[Opening Document text section]

Sauna had been practiced for centuries in Finland, and Finnish immigrants to the United States in the late nineteenth and early twentieth centuries did not want to leave sauna behind. Often the first structure they built on their new rural property was a sauna, which they could live and bathe in while they built their other farm buildings. That was the case with the Barberg–Selvälä–Salmonson Sauna.

Finns first came to the Cokato area in 1865, looking for available farmland. Three Finnish families—the Barbergs (also known as the Barbas), Selväläs, and Salmonsons—were among the town's earliest settlers, moving onto their adjoining homesteads by 1868. That year, the families agreed to build a shared savusauna along the property line between the Barberg and Selvälä farms.

Traditionally sauna occurred at least once a week, often on Saturday nights, throughout the year. The simple savusauna was a wood building with a hearth inside. The hearth was covered with rocks that could be heated to great temperatures. Also inside was a wooden platform for bathers to sit or lie on, near the roof to maximize the savusauna's heat. Steps and a lower bench were available for those who did not want the maximum temperature. A fire burned in the savusauna's hearth during the day and then was put out, allowing the smoke in the sauna to dissipate before bathing. The hearth's heated rocks kept the sauna warm for hours after the fire was put out and provided heat for the bathing that followed.

Sauna users like the Barbergs, Selväläs, and Salmonsons sat in the structure long enough to sweat and then cooled off by going outside or rinsing with cold water or snow, if available. They would repeat the process as needed. Bathers also used whisks made of flexible birch branches to beat and stimulate the skin, which caused cleansing through exfoliation.

[Closing Document text section]

=== Task description ===
Copy the text on Finnish sauna from "Sauna users like" up to and including "cleansing through exfoliation.", replacing "birch" with "cedar". None of the source data is needed here.

[Opening Stored data section]

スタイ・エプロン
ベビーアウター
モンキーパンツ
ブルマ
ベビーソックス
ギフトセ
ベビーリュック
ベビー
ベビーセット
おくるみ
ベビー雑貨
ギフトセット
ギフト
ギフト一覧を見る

[Closing Stored data section]
[Opening Stored data section]

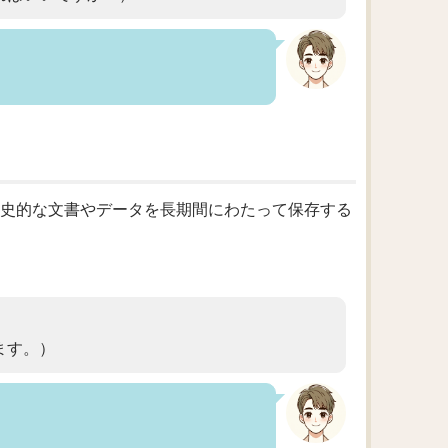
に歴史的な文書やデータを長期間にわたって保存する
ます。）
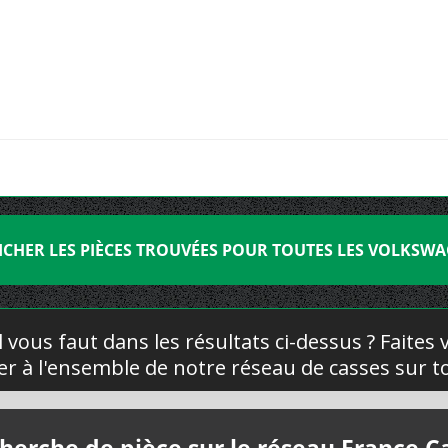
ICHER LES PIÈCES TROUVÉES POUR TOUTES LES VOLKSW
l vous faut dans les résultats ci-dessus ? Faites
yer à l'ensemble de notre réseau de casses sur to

[Closing Stored data section]

=== Expected answer ===
Sauna users like the Barbergs, Selväläs, and Salmonsons sat in the structure long enough to sweat and then cooled off by going outside or rinsing with cold water or snow, if available. They would repeat the process as needed. Bathers also used whisks made of flexible cedar branches to beat and stimulate the skin, which caused cleansing through exfoliation.